La situación política en Euskadi se vuelve tensa mientras se exigen las transferencias prometidas al Gobierno español.

Temas cubiertos
El lehendakari Imanol Pradales se encuentra en la fase final de preparación de una lista que incluye las transferencias pendientes del Estatuto de Gernika. Este esfuerzo se produce en el contexto de una reunión crucial con el presidente del Gobierno español, Pedro Sánchez, donde se espera que se aborden temas esenciales para Euskadi.
Tras la reciente firma del acuerdo sobre la gestión del desempleo, el Partido Nacionalista Vasco (PNV) ha intensificado sus reclamos para que se cumplan todos los compromisos adquiridos.
El PNV ha manifestado su descontento por los retrasos en la implementación de estos acuerdos, que han sido fundamentales para su apoyo al Gobierno de Sánchez desde su llegada al poder.
Pradales se ha mostrado firme en que no aceptará más negociaciones apresuradas, especialmente cuando se trata de cumplir promesas que han sido parte integral del pacto de gobernabilidad.
Demandas específicas del PNV
La lista de temas que el lehendakari presentará a Sánchez no es corta ni trivial. Entre las principales demandas se encuentran la gestión de las pensiones de la Seguridad Social, así como la administración de los aeropuertos y puertos en Bilbao y Pasajes. Estas solicitudes no son solo cuestiones operativas; son consideradas por el PNV como una deuda histórica que los sucesivos gobiernos han eludido. Pradales ha reiterado que estas competencias le pertenecen a la comunidad autónoma por ley y por derecho.
El impacto de las transferencias en Euskadi
Entre las transferencias que ya se han concretado, destaca la gestión de las prestaciones por desempleo, que se implementará a partir del 1 de enero de 2027. Esta medida permitirá a Euskadi gestionar ayudas para unas 51,000 personas, con un importe estimado de 822 millones de euros anuales. Sin embargo, el lehendakari ha insistido en que aún quedan muchas competencias por transferir, y que el cumplimiento de estos acuerdos no debe seguir postergándose más allá de.

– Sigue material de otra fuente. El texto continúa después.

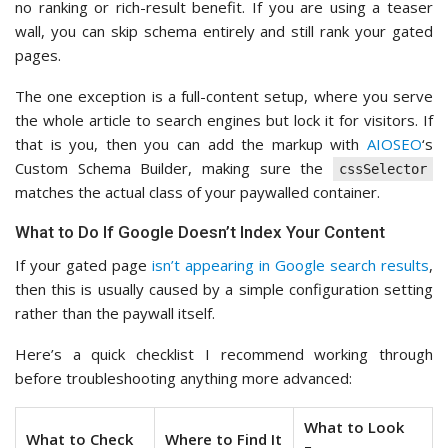
no ranking or rich-result benefit. If you are using a teaser
wall, you can skip schema entirely and still rank your gated
pages.
The one exception is a full-content setup, where you serve
the whole article to search engines but lock it for visitors. If
that is you, then you can add the markup with
AIOSEO
‘s
Custom Schema Builder, making sure the
cssSelector
matches the actual class of your paywalled container.
What to Do If Google Doesn’t Index Your Content
If your gated page
isn’t appearing in Google search results
,
then this is usually caused by a simple configuration setting
rather than the paywall itself.
Here’s a quick checklist I recommend working through
before troubleshooting anything more advanced:
What to Look
What to Check
Where to Find It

La gestión de las pensiones y aeropuertos representa un punto crítico en las negociaciones futuras. Aunque el presidente de AENA, Mauricio Lucena, ha manifestado su oposición a la cesión de la gestión de las terminales vascas, Pradales está decidido a buscar fórmulas de cogestión para garantizar que Euskadi tenga un rol significativo en estas áreas. El lehendakari ha enfatizado que la administración vasca debe tener voz en la gestión de infraestructuras que son cruciales para el desarrollo económico de la región.
Desafíos en el camino hacia el cumplimiento del Estatuto
La situación no es sencilla. A lo largo de los años, la implementación del Estatuto de Gernika ha sido un tema recurrente en la agenda política. Desde su promulgación en 1979, el cumplimiento de las transferencias ha sido objeto de debate y frustración. Hasta la fecha, se han concretado 27 competencias, pero aún quedan al menos 10 por trasladar.
La presión sobre el Gobierno español
Pradales y su equipo están conscientes de que el tiempo se agota. La presión sobre Sánchez se incrementa, especialmente con la proximidad de la reunión bilateral que se espera se realice en breve. El lehendakari ha dejado claro que el cumplimiento de estos acuerdos es fundamental para mantener la estabilidad del Gobierno español en el País Vasco. El PNV ha advertido que la falta de acción podría llevar a reevaluar su apoyo, lo que podría tener repercusiones importantes en el equilibrio político actual.
La historia ha mostrado que las promesas incumplidas pueden generar tensiones políticas significativas. El PNV ha sido claro en su mensaje: las competencias que aún se encuentran bajo el control del Gobierno central no deben ser utilizadas como herramientas de negociación ni como una estrategia de supervivencia política. La gestión de Euskadi debe ser gestionada por los vascos, tal como establece el Estatuto.